A Butler Memorial Hospital nurse is accused of stealing a patient's fentanyl for her own use in July.

But the suspect, Rachel Ann Shuster, needed an opiate fix so badly, authorities said, that she couldn't wait to use it.

Once the Connoquenessing woman removed the bag of fentanyl from the chronic pain-suffering patient, she surreptitiously made her way into a hospital restroom.

She connected an intravenous line from the bag to her arm — and apparently overdosed, according to court documents.

It would take the opioid-overdose antidote Narcan to revive her.

The alleged at-work drug theft played out last summer at the Butler hospital.

On Thursday, District Judge William Fullerton arraigned Shuster on a felony count of acquiring or obtaining possession of a controlled substance by misrepresentation or fraud.

She remains free on her own recognizance while awaiting a preliminary hearing Feb. 6.

Her attorney, Ansley Westbrook II of Pittsburgh did not return a telephone call following the court proceedings.

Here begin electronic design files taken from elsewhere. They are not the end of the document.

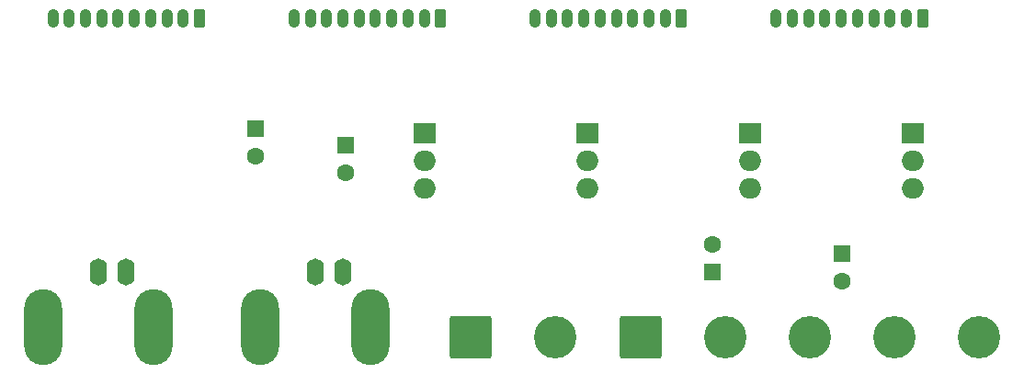
<source format=gbs>
G04 #@! TF.GenerationSoftware,KiCad,Pcbnew,8.0.7*
G04 #@! TF.CreationDate,2025-01-13T15:19:08-08:00*
G04 #@! TF.ProjectId,psu_linear_reg,7073755f-6c69-46e6-9561-725f7265672e,rev?*
G04 #@! TF.SameCoordinates,Original*
G04 #@! TF.FileFunction,Soldermask,Bot*
G04 #@! TF.FilePolarity,Negative*
%FSLAX46Y46*%
G04 Gerber Fmt 4.6, Leading zero omitted, Abs format (unit mm)*
G04 Created by KiCad (PCBNEW 8.0.7) date 2025-01-13 15:19:08*
%MOMM*%
%LPD*%
G01*
G04 APERTURE LIST*
G04 Aperture macros list*
%AMRoundRect*
0 Rectangle with rounded corners*
0 $1 Rounding radius*
0 $2 $3 $4 $5 $6 $7 $8 $9 X,Y pos of 4 corners*
0 Add a 4 corners polygon primitive as box body*
4,1,4,$2,$3,$4,$5,$6,$7,$8,$9,$2,$3,0*
0 Add four circle primitives for the rounded corners*
1,1,$1+$1,$2,$3*
1,1,$1+$1,$4,$5*
1,1,$1+$1,$6,$7*
1,1,$1+$1,$8,$9*
0 Add four rect primitives between the rounded corners*
20,1,$1+$1,$2,$3,$4,$5,0*
20,1,$1+$1,$4,$5,$6,$7,0*
20,1,$1+$1,$6,$7,$8,$9,0*
20,1,$1+$1,$8,$9,$2,$3,0*%
G04 Aperture macros list end*
%ADD10O,1.600000X2.500000*%
%ADD11O,3.500000X7.000000*%
%ADD12RoundRect,0.250000X0.265000X0.615000X-0.265000X0.615000X-0.265000X-0.615000X0.265000X-0.615000X0*%
%ADD13O,1.030000X1.730000*%
%ADD14O,2.000000X1.905000*%
%ADD15R,2.000000X1.905000*%
%ADD16RoundRect,0.250002X-1.699998X-1.699998X1.699998X-1.699998X1.699998X1.699998X-1.699998X1.699998X0*%
%ADD17C,3.900000*%
%ADD18R,1.600000X1.600000*%
%ADD19C,1.600000*%
G04 APERTURE END LIST*
D10*
X97000000Y-143000000D03*
D11*
X102080000Y-148080000D03*
D10*
X99540000Y-143000000D03*
D11*
X91920000Y-148080000D03*
D12*
X150700000Y-119600000D03*
D13*
X149200000Y-119600000D03*
X147700000Y-119600000D03*
X146200000Y-119600000D03*
X144700000Y-119600000D03*
X143200000Y-119600000D03*
X141700000Y-119600000D03*
X140200000Y-119600000D03*
X138700000Y-119600000D03*
X137200000Y-119600000D03*
D10*
X117000000Y-143000000D03*
D11*
X122080000Y-148080000D03*
D10*
X119540000Y-143000000D03*
D11*
X111920000Y-148080000D03*
D14*
X142000000Y-135330000D03*
X142000000Y-132790000D03*
D15*
X142000000Y-130250000D03*
D16*
X131300000Y-149000000D03*
D17*
X139100000Y-149000000D03*
D12*
X172900000Y-119600000D03*
D13*
X171400000Y-119600000D03*
X169900000Y-119600000D03*
X168400000Y-119600000D03*
X166900000Y-119600000D03*
X165400000Y-119600000D03*
X163900000Y-119600000D03*
X162400000Y-119600000D03*
X160900000Y-119600000D03*
X159400000Y-119600000D03*
D15*
X127000000Y-130250000D03*
D14*
X127000000Y-132790000D03*
X127000000Y-135330000D03*
D18*
X111500000Y-129817621D03*
D19*
X111500000Y-132317621D03*
D16*
X146900000Y-149000000D03*
D17*
X154700000Y-149000000D03*
X162500000Y-149000000D03*
X170300000Y-149000000D03*
X178100000Y-149000000D03*
D12*
X128500000Y-119600000D03*
D13*
X127000000Y-119600000D03*
X125500000Y-119600000D03*
X124000000Y-119600000D03*
X122500000Y-119600000D03*
X121000000Y-119600000D03*
X119500000Y-119600000D03*
X118000000Y-119600000D03*
X116500000Y-119600000D03*
X115000000Y-119600000D03*
D18*
X165500000Y-141317621D03*
D19*
X165500000Y-143817621D03*
D15*
X157000000Y-130250000D03*
D14*
X157000000Y-132790000D03*
X157000000Y-135330000D03*
D15*
X172000000Y-130250000D03*
D14*
X172000000Y-132790000D03*
X172000000Y-135330000D03*
D18*
X153500000Y-143000000D03*
D19*
X153500000Y-140500000D03*
D18*
X119750000Y-131317621D03*
D19*
X119750000Y-133817621D03*
D12*
X106300000Y-119600000D03*
D13*
X104800000Y-119600000D03*
X103300000Y-119600000D03*
X101800000Y-119600000D03*
X100300000Y-119600000D03*
X98800000Y-119600000D03*
X97300000Y-119600000D03*
X95800000Y-119600000D03*
X94300000Y-119600000D03*
X92800000Y-119600000D03*
M02*

</source>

State agent James Embree began his investigation in August, a month after the suspected incident. The hospital's risk manager, Mark Edwards, advised Embree about what happened.

Edwards recounted that Shuster, a registered nurse, had been found “incoherent and possibly overdosed” in a staff restroom near the hospital's intensive care unit about 2 a.m. July 15, documents said.

In her arm, she had an IV attached to a bag of fentanyl, a powerful narcotic many times more potent than heroin.

She was taken to the emergency department and administered the life-saving drug Narcan, which blocks the effects of opioids and reverses an overdose.

She was subsequently transferred to West Penn Hospital for further treatment.

An internal hospital investigation, documents said, determined that Shuster had removed the fentanyl from a patient — identified in court paper as “James E.”

The defendant marked on the patient's record that the drug had been discarded as waste.

Embree on Oct. 21 interviewed Shuster at the state attorney general's regional office in Westmoreland County. Her attorney was present during the interview.

She admitted taking the patient's fentanyl for her personal use, documents said, “due to a battle with addiction.”

During the interview, investigators said, she acknowledged using the drug in the restroom, where she “accidentally overdosed.”

Butler Memorial Hospital spokesman Connie Downs did not return a telephone call this morning.

Shuster's registered nursing license was issued June 7, 2012, and was still active when checked this morning, according to online records from the Pennsylvania Department of State.

The license was last renewed July 26, 2015, and was to expire Oct. 31 of this year.

The online records list no disciplinary actions on her license.